I am using a program to detect the boundary of each data type, which is like this:

#include <stdio.h>
#include <stdlib.h>

int main()
{
    /*first while loop using a++ dosesn't give us a right answer*/
    int a = 0;
    while (a++ > 0);
        printf("int max first = %d\n", a-1);

    /*second while loop using ++a performs well*/
    int b = 0;
    while (++b > 0);
        printf("int max second = %d\n", b-1);

    system("pause");
    return 0;
}

After I compile this propram and excute it, it returns:

int max first = 0
int max second = 2147483647

So I try to debug it, and I find out that in the first part, after a++ becomes 1 , then it just stop autoincrement and jump the while loop，while in second part it runs well, why is this happening?

Answer 1

The pre-increment operator (eg ++b ) is done first , and the value of the expression is the incremented value.

That is

int b = 0;
while (++b > 0) ...

will increment b first and then check its value using the larger-than comparison. Since in the very first iteration ++b will make b equal to 1 the condition will be 1 > 0 which is true.

Now the post -increment operator does the increment after the old value is used.

So for example a++ will return the old value of a and then do the increment.

So with

int a = 0;
while (a++ > 0) ...

the very first iteration a++ will return 0 which means you have the condition 0 > 0 which is false and the loop will never even iterate once. But the value of a will still be incremented, so afterwards it will be equal to 1 (when the loop have already ended).

This behavior of the pre- and post-operators should be part of any decent book, tutorial or class.

Answer 2

after a++ becomes 1, then it just stop autoincrement and jump the while loop

This happens because of the post and pre increment operators and the ; in while loop working together.

a will be incremented by 1 after the condition a++ > 0 is evaluated. Thus, the condition fails.

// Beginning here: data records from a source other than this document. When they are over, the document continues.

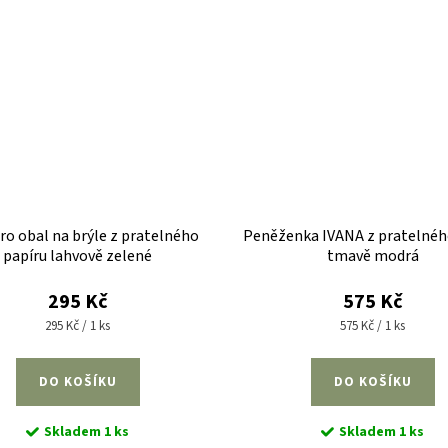
o obal na brýle z pratelného
Peněženka IVANA z pratelnéh
papíru lahvově zelené
tmavě modrá
295 Kč
575 Kč
Měrná
Měrná
295 Kč / 1 ks
575 Kč / 1 ks
cena:
cena:
DO KOŠÍKU
DO KOŠÍKU
Skladem
1 ks
Skladem
1 ks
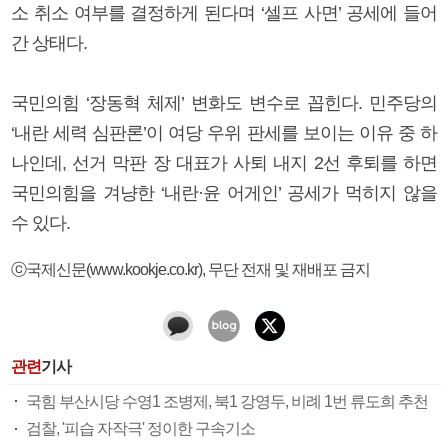
소 취소 여부를 결정하게 된다며 ‘셀프 사면’ 공세에 들어
간 상태다.
국민의힘 ‘장동혁 체제’ 변화도 변수로 꼽힌다. 민주당의
‘내란 세력 심판론’이 여당 우위 판세를 보이는 이유 중 하
나인데, 선거 막판 장 대표가 사퇴 내지 2선 후퇴를 하면
국민의힘을 겨냥한 ‘내란·윤 어게인’ 공세가 먹히지 않을
수 있다.
ⓒ국제신문(www.kookje.co.kr), 무단 전재 및 재배포 금지
관련
기사
국힘 부산시당 수영1 조병제, 북1 강영두, 비례 1번 류도희 추천
검찰, '피습 자작극' 정이한 구속기소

The ; at the end of the while statement results in an empty loop and the next print statement will be executed even if the condition on which the while loop is based returns true.

This is exactly what happens in the second while loop - the pre increment operator will increment b before the condition is checked inside while (++b > 0); . The empty while loop keeps on adding one to the value of b until there is an overflow.

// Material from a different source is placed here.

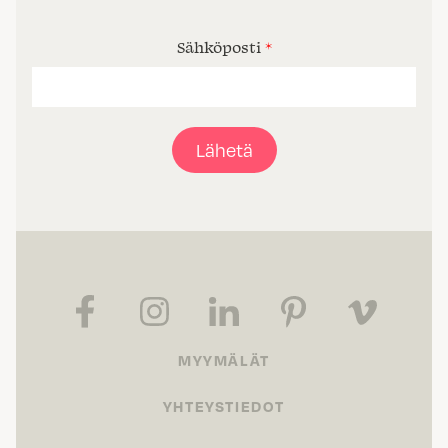
Sähköposti
*
Lähetä
MYYMÄLÄT
YHTEYSTIEDOT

At this point, strictly speaking, you have invoked undefined behaviour because the operation has resulted in overflowing a signed integer.

Answer 3

Let me rewrite the main function you wrote - so that it becomes easier to understand.

int main()
{
    /*first while loop*/
    int a = 0;
    while (a > 0){ a = a + 1; }

    printf("int max first = %d\n", a-1);

    /*second while loop*/
    int b = 0;
    b = b + 1;
    while (b > 0){ b = b + 1; }

    printf("int max second = %d\n", b-1);

    system("pause");
    return 0;
}

Some observations regarding what happened here:

1. Because at the beginning of the first while loop - the value of a is 0 - which is not greater than 0 ; the loop gets skipped at the beginning. As a result, the first printf outputs 0 .

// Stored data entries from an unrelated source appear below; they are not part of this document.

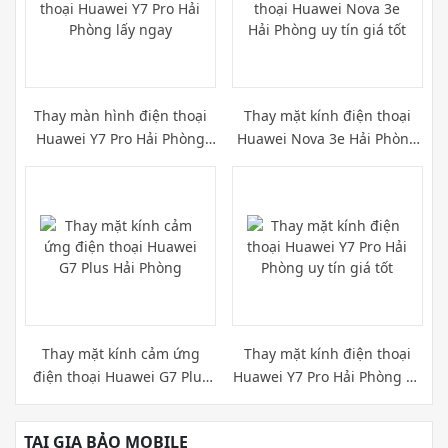
Thay màn hình điện thoại
Thay mặt kính điện thoại
Huawei Y7 Pro Hải Phòng
Huawei Nova 3e Hải Phòng
lấy ngay
uy tín giá tốt
Thay mặt kính cảm ứng
Thay mặt kính điện thoại
điện thoại Huawei G7 Plus
Huawei Y7 Pro Hải Phòng uy
Hải Phòng
tín giá tốt
TẠI GIA BẢO MOBILE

2. At the beginning of the second while loop, before evaluating the loop control condition; the loop control variable b gets incremented by 1 , resulting the value of b becoming 1 ; which is greater than 0 . For this reason, the second loop is executed.

3. While executing the second loop, the value of b keeps incrementing by 1 until the value of b overflows. At this point, the program encounters undefined behaviour - and exits the while loop if the program doesn't crash or keeps executing the loop indefinitely (in which case, at some stage the OS will terminate the program; or ask the user to terminate it - as the program will become non-responsive).

You mentioned that you wanted to measure the limit of int values; I hope this reference and this reference will help you in some way.